Napoleon Bonaparte, gardener? Yes, says a new book, the dictator found solace in the natural world

From The Washington Post:

Of the making of books about Napoleon Bonaparte, there seems to be no end. Two hundred years after the emperor’s death in 1821 on the island of St. Helena, he continues to be the subject of new biographies and speculations. His name and iconic image — the bicorne hat worn sideways, the army greatcoat, the hand inserted in the vest — are instantly recognizable the world over.

Even though ours is an age of billionaire boy wonders, Napoleon’s sheer precocity still dazzles: On Nov. 9, 1799, shortly after his 30th birthday, the former artillery officer from Corsica assumed dictatorial powers over all of France.

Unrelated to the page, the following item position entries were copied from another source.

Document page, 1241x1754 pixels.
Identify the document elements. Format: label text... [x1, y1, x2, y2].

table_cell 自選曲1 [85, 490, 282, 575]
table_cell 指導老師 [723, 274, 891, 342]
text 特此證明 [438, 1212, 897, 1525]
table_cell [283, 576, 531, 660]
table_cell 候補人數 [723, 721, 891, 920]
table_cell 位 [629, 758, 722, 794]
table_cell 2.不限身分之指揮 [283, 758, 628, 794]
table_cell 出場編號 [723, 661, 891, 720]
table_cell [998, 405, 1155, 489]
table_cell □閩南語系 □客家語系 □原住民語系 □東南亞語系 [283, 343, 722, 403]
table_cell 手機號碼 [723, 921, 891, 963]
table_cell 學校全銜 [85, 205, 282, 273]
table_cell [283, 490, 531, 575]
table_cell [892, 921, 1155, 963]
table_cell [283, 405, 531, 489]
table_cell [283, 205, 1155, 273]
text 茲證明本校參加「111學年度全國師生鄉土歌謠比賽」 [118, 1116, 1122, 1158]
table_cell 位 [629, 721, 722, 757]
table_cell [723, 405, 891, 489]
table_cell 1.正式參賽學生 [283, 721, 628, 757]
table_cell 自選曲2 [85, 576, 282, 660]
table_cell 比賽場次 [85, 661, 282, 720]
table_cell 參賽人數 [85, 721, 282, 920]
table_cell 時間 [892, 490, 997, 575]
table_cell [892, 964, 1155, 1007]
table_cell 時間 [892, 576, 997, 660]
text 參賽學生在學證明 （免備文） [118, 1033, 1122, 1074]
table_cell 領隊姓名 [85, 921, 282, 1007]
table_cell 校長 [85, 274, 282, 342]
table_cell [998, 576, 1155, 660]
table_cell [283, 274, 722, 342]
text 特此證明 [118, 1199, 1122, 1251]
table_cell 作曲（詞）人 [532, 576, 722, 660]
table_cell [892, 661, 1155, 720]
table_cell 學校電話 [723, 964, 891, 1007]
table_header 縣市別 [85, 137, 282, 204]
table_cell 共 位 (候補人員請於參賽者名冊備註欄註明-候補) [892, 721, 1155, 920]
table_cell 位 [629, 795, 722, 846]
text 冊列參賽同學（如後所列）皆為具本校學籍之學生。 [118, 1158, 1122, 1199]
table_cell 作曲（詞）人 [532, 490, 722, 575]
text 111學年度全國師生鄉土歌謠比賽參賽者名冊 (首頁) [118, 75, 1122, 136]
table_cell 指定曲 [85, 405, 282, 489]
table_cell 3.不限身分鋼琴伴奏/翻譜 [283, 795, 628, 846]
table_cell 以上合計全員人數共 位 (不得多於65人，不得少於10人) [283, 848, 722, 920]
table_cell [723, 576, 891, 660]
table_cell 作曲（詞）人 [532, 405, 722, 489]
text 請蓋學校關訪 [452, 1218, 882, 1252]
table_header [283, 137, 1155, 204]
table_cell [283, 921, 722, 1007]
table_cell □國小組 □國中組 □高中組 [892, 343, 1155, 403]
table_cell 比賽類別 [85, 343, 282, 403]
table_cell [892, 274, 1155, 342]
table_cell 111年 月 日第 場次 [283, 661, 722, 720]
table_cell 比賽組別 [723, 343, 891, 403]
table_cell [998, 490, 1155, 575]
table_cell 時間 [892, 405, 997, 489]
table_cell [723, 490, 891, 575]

Five years later, he crowned himself Emperor of the French. At 40, “the man on horseback”— Edmund Burke’s prophetic phrase — had conquered all of Western Europe. When Napoleon’s armies fought and lost the make-or-break Battle of Waterloo, he was all of 45. Imprisoned afterward on St. Helena, the deposed emperor eventually died of stomach cancer — or, possibly, arsenic poisoning if you’re conspiracy-minded — at a still-young 51.

What did Napoleon do during his six-year confinement on that tiny South Atlantic island? He grew flowers (the roses died), planted trees, constructed an aviary and harvested peas and beans. An engraving shows him wearing a straw peasant’s hat and leaning on a spade. In fact, contends Ruth Scurr in “Napoleon: A Life Told in Gardens and Shadows,” this world-shaking military genius had always turned to the natural world — and to two- or three-hour long baths — for succor from the ills of the spirit or the burdens of power.

In her book, Scurr tracks Napoleon’s rise and fall with hardly a glance at his battles, political maneuverings and mistresses (there were at least 21). Instead, we learn about the vegetable patch young Bonaparte kept while at school, his later attention to green spaces when undertaking urban renewal in Egypt, Italy and France, his enjoyment of reflective walks in the woods and his penchant for neoclassical landscape design. Straight lines, notes Scurr, along with “precision and order were central to his aesthetic.” In contrast, Napoleon’s first wife, Josephine, insisted on natural, parklike surroundings — the English style — for Malmaison, their private residence. As empress, she obsessively collected plants and animals from around the world and was apparently the first person to breed black swans in captivity.

. . . .

(The author0 prefers to devote greater attention to André Thouin, head gardener at the Jardin des Plantes. Thouin was among the 167 members of the Commission for Arts and Sciences that accompanied Napoleon’s army during his largely unsuccessful Egyptian campaign. Stationed in Cairo, the group soon created a 30-acre walled garden and research center, eventually producing an encyclopedic record of their labors in the landmark catalogue “Description of Egypt.” Later, many of the botanical and zoological specimens brought back from France’s scientific expeditions ended up in Thouin’s care.

. . . .

There’s just one battle in Thomas E. Crocker’s “Empire’s Eagles: The Fate of the Napoleonic Elite in America” and that’s Waterloo. After Napoleon’s defeat — “a near-run thing,” as his adversary Wellington admitted — the emperor’s family and his generals all realized they would soon be facing prison sentences or firing squads. Where should they flee? To many of them, America seemed a land of refuge and, perhaps, of renewed opportunity.

A scholar of early American history, Crocker opens with a riveting day-by-day account of Napoleon in the port city of Rochefort, waiting to escape from France, perhaps to Baltimore, where his younger brother Jerome had once been married to a local belle named Elizabeth Patterson. Revealing an uncharacteristic lack of decision, the emperor dillydallied, then trusted the English to be honorable and soon found himself en route to St. Helena. More fortunate, his elder brother Joseph made it to our shores, where he established himself in regal comfort at a vast estate near Philadelphia.

After other Napoleonic loyalists reached the United States they founded clubs and support groups, tried to establish a Utopian community devoted to viniculture in Alabama swampland and even planned a military operation to install Joseph as emperor of Mexico. All these activities Crocker relates in meticulous detail before devoting the second half of his book to a long-standing legend — that Marshal Ney, Napoleon’s “Bravest of the Brave,” faked his death before a French firing squad, then escaped to South Carolina, where he resurfaced as a schoolteacher named P.S. Ney. Could this possibly be true? Crocker, trained as a lawyer, lays out the evidence both for and against.

. . . .

In the end, the most tantalizing question about Napoleon remains open: Would the world have been better off had the man never been born (or born at a different time, as in Stephen Vincent Benét’s little classic of alternative history, “The Curfew Tolls”)? It’s a hard call. Napoleon led millions to their deaths, yet he also instituted laws and reforms comparable in importance to those of the U.S. Constitution.